Era la noche del 13 de marzo de 2013, cuando se escuchó el anuncio que sorprendió a todos: “Jorge Mario Bergoglio, cardenal de la Santa Iglesia Romana, quien ha tomado el nombre de Francisco”. Entonces, una figura bonachona, de mirada compasiva de abuelo querendón, apareció en el balcón de la Basílica de San Pedro. Sus primeras palabras marcarían el rumbo de su pontificado.
“El deber de un cónclave es dar un obispo a Roma. Parece que mis hermanos cardenales han ido a buscarlo casi al fin del mundo… pero estamos aquí (…) recen por mí”. La habitual distancia entre el pueblo y su líder espiritual fue derribada por completo con la sencillez de su mensaje.
Francisco sería un Papa cercano y humilde. Como jesuita, llevó una vida de austeridad (escogió vivir en la modesta residencia de Santa Martha en lugar del Palacio Apostólico) y de servicio en las periferias, donde la necesidad se palpa en directo, allá donde encomendaba a sus sacerdotes asistir. “Me gustan los curas que tienen los pies en el barro”, solía decir.
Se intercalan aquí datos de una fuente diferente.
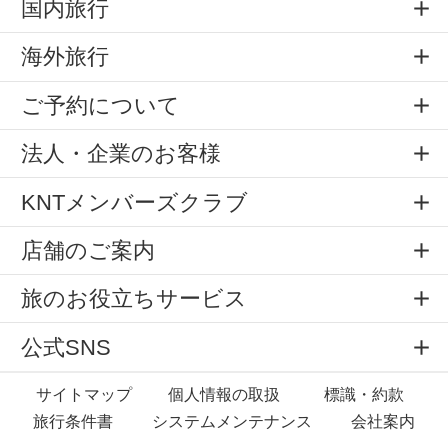
国内旅行
海外旅行
ご予約について
法人・企業のお客様
KNTメンバーズクラブ
店舗のご案内
旅のお役立ちサービス
公式SNS
サイトマップ
個人情報の取扱
標識・約款
旅行条件書
システムメンテナンス
会社案内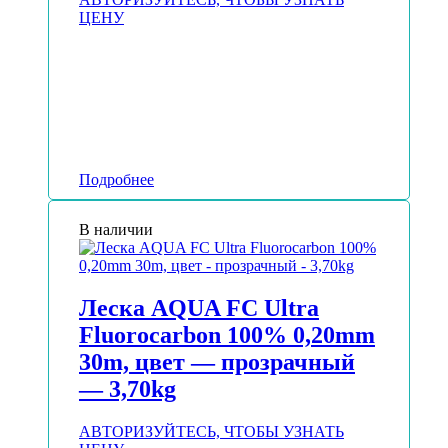
ЦЕНУ
Подробнее
В наличии
Леска AQUA FC Ultra
Fluorocarbon 100% 0,20mm
30m, цвет — прозрачный
— 3,70kg
АВТОРИЗУЙТЕСЬ, ЧТОБЫ УЗНАТЬ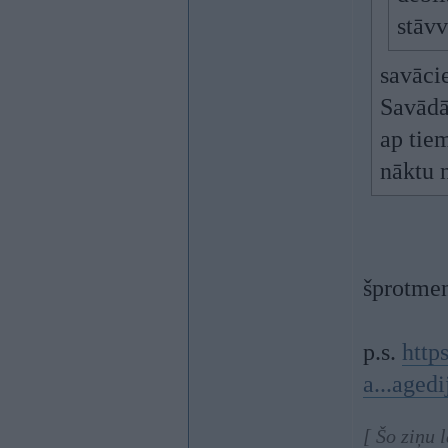
stāv
savāci
Savādāk
ap tiem
nāktu n
šprotmen
p.s.
http
a...agedi
[ Šo ziņu 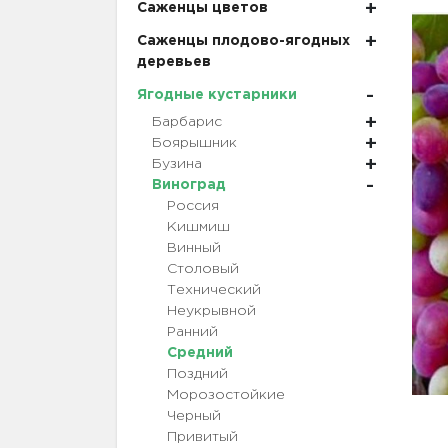
Саженцы цветов
Саженцы плодово-ягодных
деревьев
Ягодные кустарники
Барбарис
Боярышник
Бузина
Виноград
Россия
Кишмиш
Винный
Столовый
Технический
Неукрывной
Ранний
Средний
Поздний
Морозостойкие
Черный
Привитый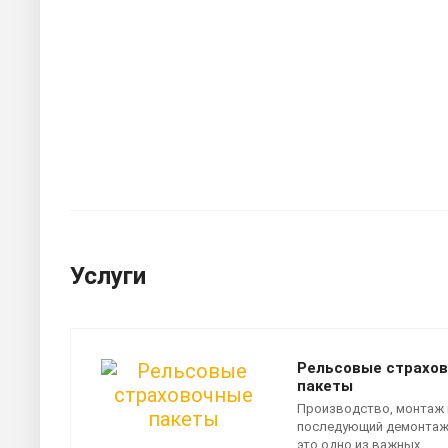
Услуги
Рельсовые страхо
пакеты
Производство, монтаж 
последующий демонтаж
это одно из важных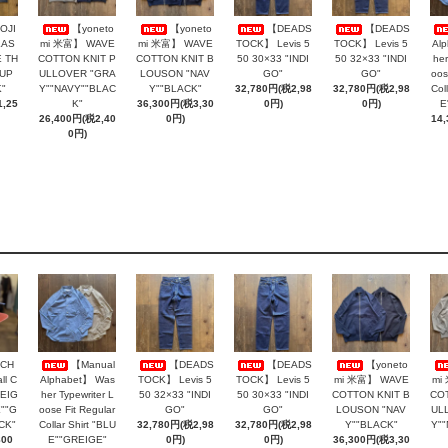
OJI
【yoneto
【yoneto
【DEADS
【DEADS
LAS
mi 米富】 WAVE
mi 米富】 WAVE
TOCK】 Levis 5
TOCK】 Levis 5
Al
 TH
COTTON KNIT P
COTTON KNIT B
50 30×33 "INDI
50 32×33 "INDI
her
AUP
ULLOVER "GRA
LOUSON "NAV
GO"
GO"
oos
"
Y""NAVY""BLAC
Y""BLACK"
32,780円(税2,98
32,780円(税2,98
Col
,25
K"
36,300円(税3,30
0円)
0円)
E
26,400円(税2,40
0円)
14
0円)
CH
【Manual
【DEADS
【DEADS
【yoneto
ll C
Alphabet】 Was
TOCK】 Levis 5
TOCK】 Levis 5
mi 米富】 WAVE
mi
BEIG
her Typewriter L
50 32×33 "INDI
50 30×33 "INDI
COTTON KNIT B
COT
""G
oose Fit Regular
GO"
GO"
LOUSON "NAV
UL
CK"
Collar Shirt "BLU
32,780円(税2,98
32,780円(税2,98
Y""BLACK"
Y"
800
E""GREIGE"
0円)
0円)
36,300円(税3,30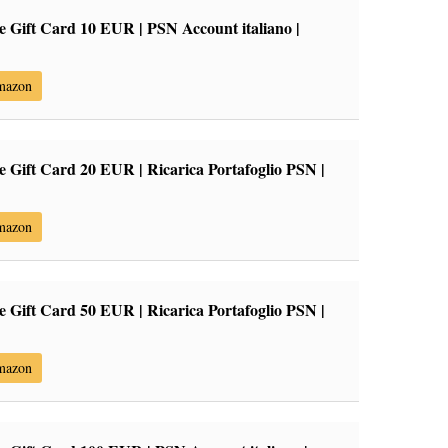
re Gift Card 10 EUR | PSN Account italiano |
Amazon
e Gift Card 20 EUR | Ricarica Portafoglio PSN |
Amazon
e Gift Card 50 EUR | Ricarica Portafoglio PSN |
Amazon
El Papa Francisco centró su misión en los marginados de la sociedad —y de la Iglesia Católica también—. Sus mensajes de reconciliación y acciones simbólicas tuvieron como objetivo a los homosexuales y las víctimas de abusos sexuales perpetrados por miembros de la Iglesia (a quienes pidió perdón incansablemente), a los divorciados (para que no sean tratados como excomulgados), a los pobres, a las mujeres y los migrantes, así como a los ateos y miembros de otras religiones (fomentando la comprensión y la tolerancia). En fin, Francisco tendía puentes con los distintos, sin marginar a nadie. “Si una persona es gay, busca al Señor y tiene buena voluntad, ¿quién soy yo para juzgarla?”, reflexionó en una rueda de prensa. Por esa razón le llamaban el padre de todos (“il padre di tutti”).
“¿Le tiene temor a la muerte?”, le preguntaron hace poco. “No. Pero sé que algún día vendrá. Le pedí al Señor que no me agarre inconsciente, que al menos la vea venir”. “¿Nos morimos y qué pasa?”, ripostó el entrevistador. Y, el Papa Francisco, con la calma de un ser de fe, que ha meditado mucho sobre aquella inquietud, respondió: “Debe haber una luz muy grande, una felicidad muy grande, el encuentro con Dios”.
Me consuela la certeza de que un hombre bueno, que lideró con el ejemplo, descansa en la gracia del Señor. Adiós Francisco, “il padre di tutti”.